◆ **What the task requires**
Convert the lines from the one that contains "Status 2026" through the one that contains "Anbieterangaben." into a numbered list, skipping any blank lines.

◆ **Input**
============================================================

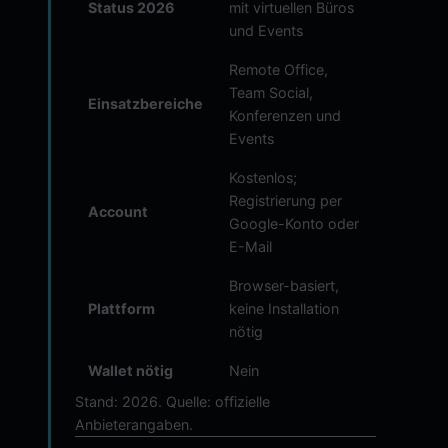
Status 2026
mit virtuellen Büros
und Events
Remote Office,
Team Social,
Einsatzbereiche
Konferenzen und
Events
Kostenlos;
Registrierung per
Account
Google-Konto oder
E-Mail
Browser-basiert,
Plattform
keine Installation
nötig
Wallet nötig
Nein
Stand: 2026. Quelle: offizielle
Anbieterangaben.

============================================================

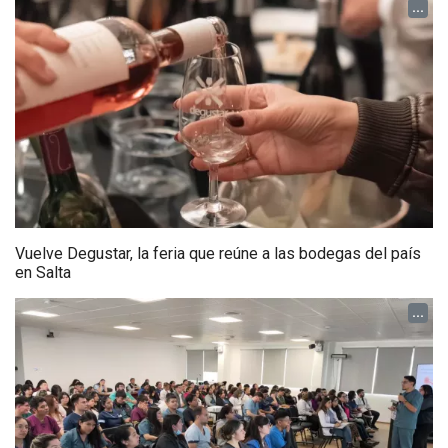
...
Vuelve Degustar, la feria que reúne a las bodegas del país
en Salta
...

============================================================

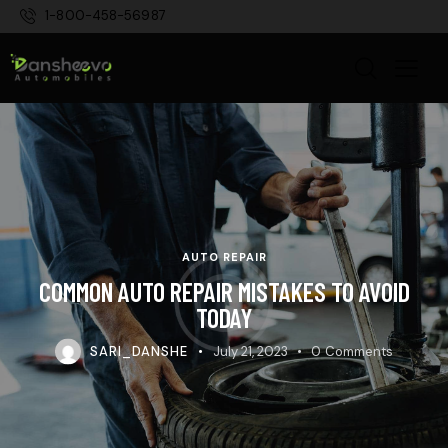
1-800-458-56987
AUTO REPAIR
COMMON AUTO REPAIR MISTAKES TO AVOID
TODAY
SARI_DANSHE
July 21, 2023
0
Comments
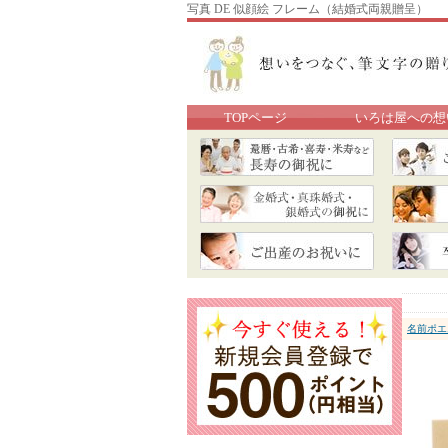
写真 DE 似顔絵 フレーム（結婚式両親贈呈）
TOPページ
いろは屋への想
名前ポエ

============================================================

◆ **Answer section**
1. Status 2026
2. mit virtuellen Büros
3. und Events
4. Remote Office,
5. Team Social,
6. Einsatzbereiche
7. Konferenzen und
8. Events
9. Kostenlos;
10. Registrierung per
11. Account
12. Google-Konto oder
13. E-Mail
14. Browser-basiert,
15. Plattform
16. keine Installation
17. nötig
18. Wallet nötig
19. Nein
20. Stand: 2026. Quelle: offizielle
21. Anbieterangaben.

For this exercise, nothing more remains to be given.